Whereas adversarial examples used to be of only academic concern, because no one actually used machine learning models in practice, ML models now drive a significant fraction of the largest companies. And the more models are deployed, the more likely an adversary is to be motivated to try and break one of them. So it becomes important to fix this problem.
A defense to adversarial examples is a way to make a model robust to these attacks. Defenses have, in the past, been very hard to design. I [1] have [2] written [3] a [4] bunch [5] of [6] papers [7] on [8] how [9] to [10] break [11] defenses. In total I've broken over 30 published defenses, and another dozen or so unpublished ones. (And I'm not the only one who breaks these defenses.) So suffice to say: it's very hard.
A defense starts out by making a specific robustness claim. The type of claim I will talk about in this section is called max-norm robustness, or L∞ robustness.
Such a claim says: if an adversary can modify every pixel in an image by at most some specific amount, then the model will still be accurate. For example, on the MNIST dataset (a dataset of handwritten digits), it's typical to claim robustness against an adversary who can modify each pixel by at most 0.3. That is, if a pixel is completely black at 0.0, the adversary can make it as bright as 0.3, and if a pixel is completely white at 1.0, the adversary can make it as dark as 0.7.
At right I've shown a few examples of the same un-modified image of a 7 (shown in the upper left) with different max-norm perturbations of 0.3, the most common bound for adversarial example defenses on MNIST. I've modified it three different ways, all max-norm valid: first, I've brightened all the pixels, then, I've darkened all the pixels, and finally, I've brightened some pixels and darkened others. In each case the max-norm perturbation is 0.3, and in each case the image still looks like a 7 to us as humans.
The problem of adversarial examples is that it's often possible to find images that a human will say are still the same, but a machine learning model will incorrectly classify as something else. (As it happens, the “random” perturbation I've put in the lower right isn't actually random---I've chosen that noise because it makes a simple MNIST classifier think this 7 is a 0.)

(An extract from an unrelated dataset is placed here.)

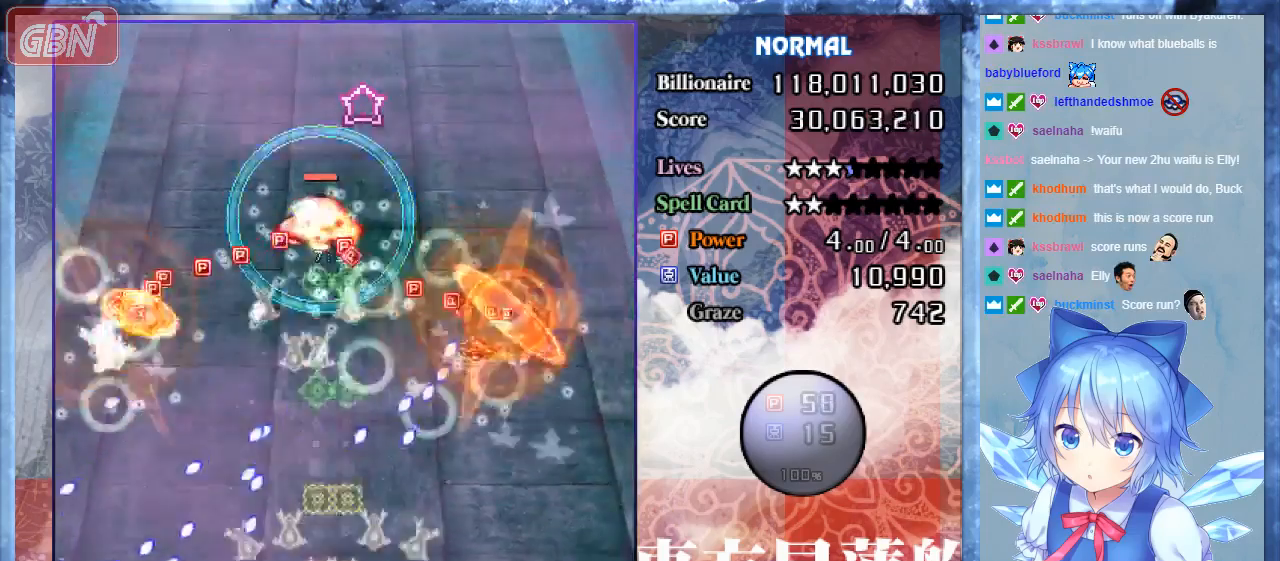
{"buttons": ["A", "B", "DPAD_DOWN", "DPAD_RIGHT"], "events": [[433, "DPAD_RIGHT", "down"], [500, "DPAD_DOWN", "down"]]}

The strongest papers to date will make claims of the form “our defense is 95% accurate on MNIST under a max-norm attack with perturbation size 0.3”. They'll usually also argue robustness on other datasets, and against other types of perturbations, but this dataset is all I'll talk about here because it's the simplest and both of the papers I'll break make claims on MNIST.
The defense I'll spend the most time discussing will be presented at this years's IEEE S&P 2024. Exactly how the defense works doesn't matter for the purpose of this post. Instead, all I'm going to do is show you what the paper says the defense can do, and then show you why that's mathematically impossible.
Let's get started with the first impossible claim: this paper claims an accuracy of over 60% on the MNIST dataset under a strong max-norm attack with a perturbation size of 0.5. I've reproduced the figure from the paper at right, which compares their model to adversarial training (AT) and the baseline non-robust model. As you move to the right, the size of the perturbation increases, and the accuracy of the model decreases.
But this 60% accuracy number is impossible: any correct defense evaluation must report at most 10% accuracy under a max-norm attack with perturbation size of 0.5. (If you'd like, take a few minutes to think about why this is true before I tell you why that is.)
Had your think? Okay, here's why.
What's the largest max-norm distance between any MNIST image and the solid-grey image that has a color value of 0.5 at every pixel? Well the smallest a pixel can be is 0.0, and the largest it can be is 1.0, so the largest max-norm distance any image can be from solid-grey is 0.5. Therefore, with a max-norm perturbation size of 0.5, every MNIST image is within 0.5 of the solid-grey image. And so an attack that just returned this solid-grey image every single time is a “valid” attack at a distortion of 0.5. And because this is a 10-class classification problem, the highest accuracy you can get on this attack is 10%.
And therefore, the highest robust accuracy (when under attack) you can reach on the 10-class dataset is 10%. This is true no matter what model you use, no matter what defense you use, no matter what training method you use. It's just a fact of the world. Claiming anything greater than 10% is outright impossible: the only possible cause is a mistake in the evaluation.
This isn't a new observation. We've written this exact observation down in two papers: here and here: We even say it exactly this way: "Regardless of the dataset, there are some accuracy-vs-distortion numbers that are theoretically impossible. For example, it is not possible to do better than random guessing with a max-norm distortion of 0.5: any image can be converted into a solid gray picture."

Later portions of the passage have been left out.